Down to the last line, repeat the entries exactly and drop any image.

(Stored data entries)

^^^^^^^^^^^^^^^^

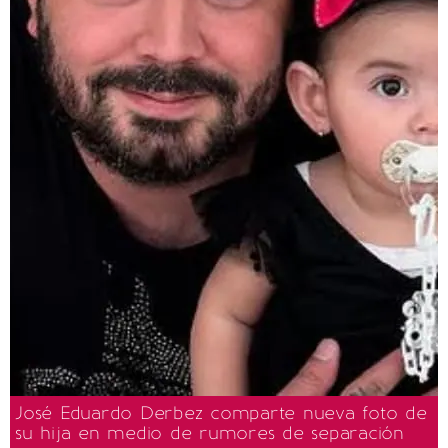
José Eduardo Derbez comparte nueva foto de
su hija en medio de rumores de separación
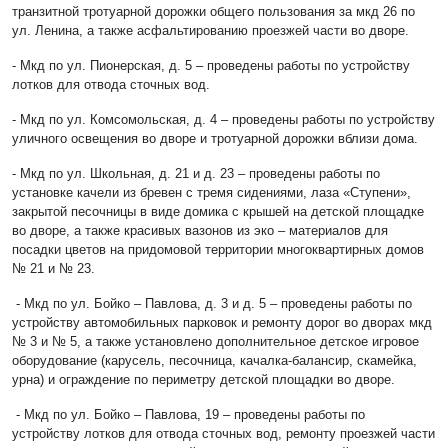
транзитной тротуарной дорожки общего пользования за мкд 26 по
ул. Ленина, а также асфальтированию проезжей части во дворе.
- Мкд по ул. Пионерская, д. 5 – проведены работы по устройству
лотков для отвода сточных вод.
- Мкд по ул. Комсомольская, д. 4 – проведены работы по устройству
уличного освещения во дворе и тротуарной дорожки вблизи дома.
- Мкд по ул. Школьная, д. 21 и д. 23 – проведены работы по
установке качели из бревен с тремя сидениями, лаза «Ступени»,
закрытой песочницы в виде домика с крышей на детской площадке
во дворе, а также красивых вазонов из эко – материалов для
посадки цветов на придомовой территории многоквартирных домов
№ 21 и № 23.
- Мкд по ул. Бойко – Павлова, д. 3 и д. 5 – проведены работы по
устройству автомобильных парковок и ремонту дорог во дворах мкд
№ 3 и № 5, а также установлено дополнительное детское игровое
оборудование (карусель, песочница, качалка-балансир, скамейка,
урна) и ограждение по периметру детской площадки во дворе.
- Мкд по ул. Бойко – Павлова, 19 – проведены работы по
устройству лотков для отвода сточных вод, ремонту проезжей части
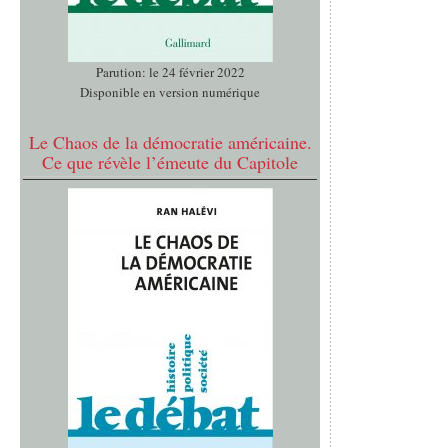
Parution: le 24 février 2022
Disponible en version numérique
Le Chaos de la démocratie américaine.
Ce que révèle l’émeute du Capitole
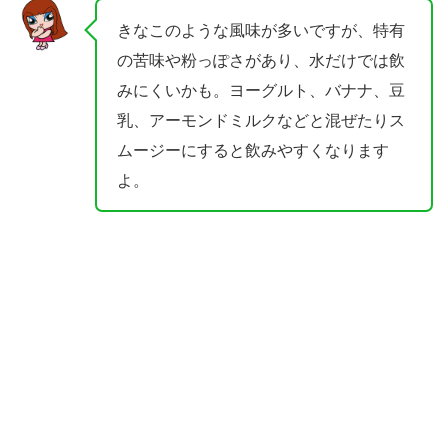
きなこのような風味が多いですが、特有
の苦味や粉っぽさがあり、水だけでは飲
みにくいかも。ヨーグルト、バナナ、豆
乳、アーモンドミルクなどと混ぜたりス
ムージーにすると飲みやすくなります
よ。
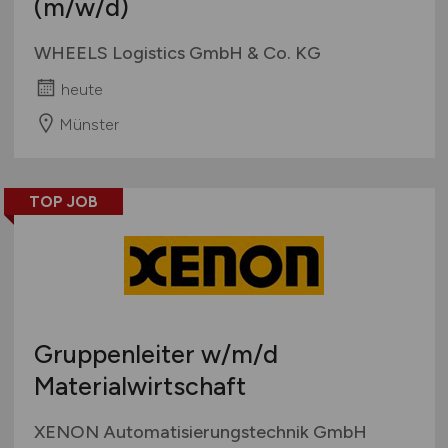
(m/w/d)
WHEELS Logistics GmbH & Co. KG
heute
Münster
TOP JOB
Gruppenleiter
w/m/d
Materialwirtschaft
XENON Automatisierungstechnik GmbH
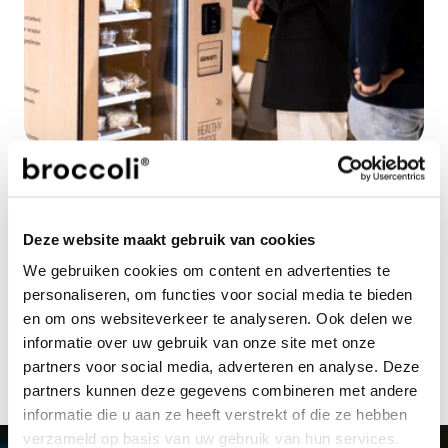
Noot voor de redactie niet voor publicatie
Voor meer informatie, beeldmateriaal en/of aanvragen van 
interviews kun je contact opnemen met: Wouter Hagoort 
| 
press@broccoli.eu
 | 
+31 85 401 51 07
Deze website maakt gebruik van cookies
Your platform to invest in sustainable 
We gebruiken cookies om content en advertenties te
businesses, where performance meets 
personaliseren, om functies voor social media te bieden
purpose.
en om ons websiteverkeer te analyseren. Ook delen we
start investing
informatie over uw gebruik van onze site met onze
partners voor social media, adverteren en analyse. Deze
partners kunnen deze gegevens combineren met andere
informatie die u aan ze heeft verstrekt of die ze hebben
verzameld op basis van uw gebruik van hun services.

^^^^^^^^^^^^^^^^

» **Exercise result**:
José Eduardo Derbez comparte nueva foto de
su hija en medio de rumores de separación
транзитной тротуарной дорожки общего пользования за мкд 26 по
ул. Ленина, а также асфальтированию проезжей части во дворе.
- Мкд по ул. Пионерская, д. 5 – проведены работы по устройству
лотков для отвода сточных вод.
- Мкд по ул. Комсомольская, д. 4 – проведены работы по устройству
уличного освещения во дворе и тротуарной дорожки вблизи дома.
- Мкд по ул. Школьная, д. 21 и д. 23 – проведены работы по
установке качели из бревен с тремя сидениями, лаза «Ступени»,
закрытой песочницы в виде домика с крышей на детской площадке
во дворе, а также красивых вазонов из эко – материалов для
посадки цветов на придомовой территории многоквартирных домов
№ 21 и № 23.
- Мкд по ул. Бойко – Павлова, д. 3 и д. 5 – проведены работы по
устройству автомобильных парковок и ремонту дорог во дворах мкд
№ 3 и № 5, а также установлено дополнительное детское игровое
оборудование (карусель, песочница, качалка-балансир, скамейка,
урна) и ограждение по периметру детской площадки во дворе.
- Мкд по ул. Бойко – Павлова, 19 – проведены работы по
устройству лотков для отвода сточных вод, ремонту проезжей части
Parution: le 24 février 2022
Disponible en version numérique
Le Chaos de la démocratie américaine.
Ce que révèle l’émeute du Capitole
きなこのような風味が多いですが、特有
の苦味や粉っぽさがあり、水だけでは飲
みにくいかも。ヨーグルト、バナナ、豆
乳、アーモンドミルクなどと混ぜたりス
ムージーにすると飲みやすくなります
よ。
(m/w/d)
WHEELS Logistics GmbH & Co. KG
heute
Münster
TOP JOB
Gruppenleiter
w/m/d
Materialwirtschaft
XENON Automatisierungstechnik GmbH
Noot voor de redactie niet voor publicatie
Voor meer informatie, beeldmateriaal en/of aanvragen van 
interviews kun je contact opnemen met: Wouter Hagoort 
| 
press@broccoli.eu
 | 
+31 85 401 51 07
Deze website maakt gebruik van cookies
Your platform to invest in sustainable 
We gebruiken cookies om content en advertenties te
businesses, where performance meets 
personaliseren, om functies voor social media te bieden
purpose.
en om ons websiteverkeer te analyseren. Ook delen we
start investing
informatie over uw gebruik van onze site met onze
partners voor social media, adverteren en analyse. Deze
partners kunnen deze gegevens combineren met andere
informatie die u aan ze heeft verstrekt of die ze hebben
verzameld op basis van uw gebruik van hun services.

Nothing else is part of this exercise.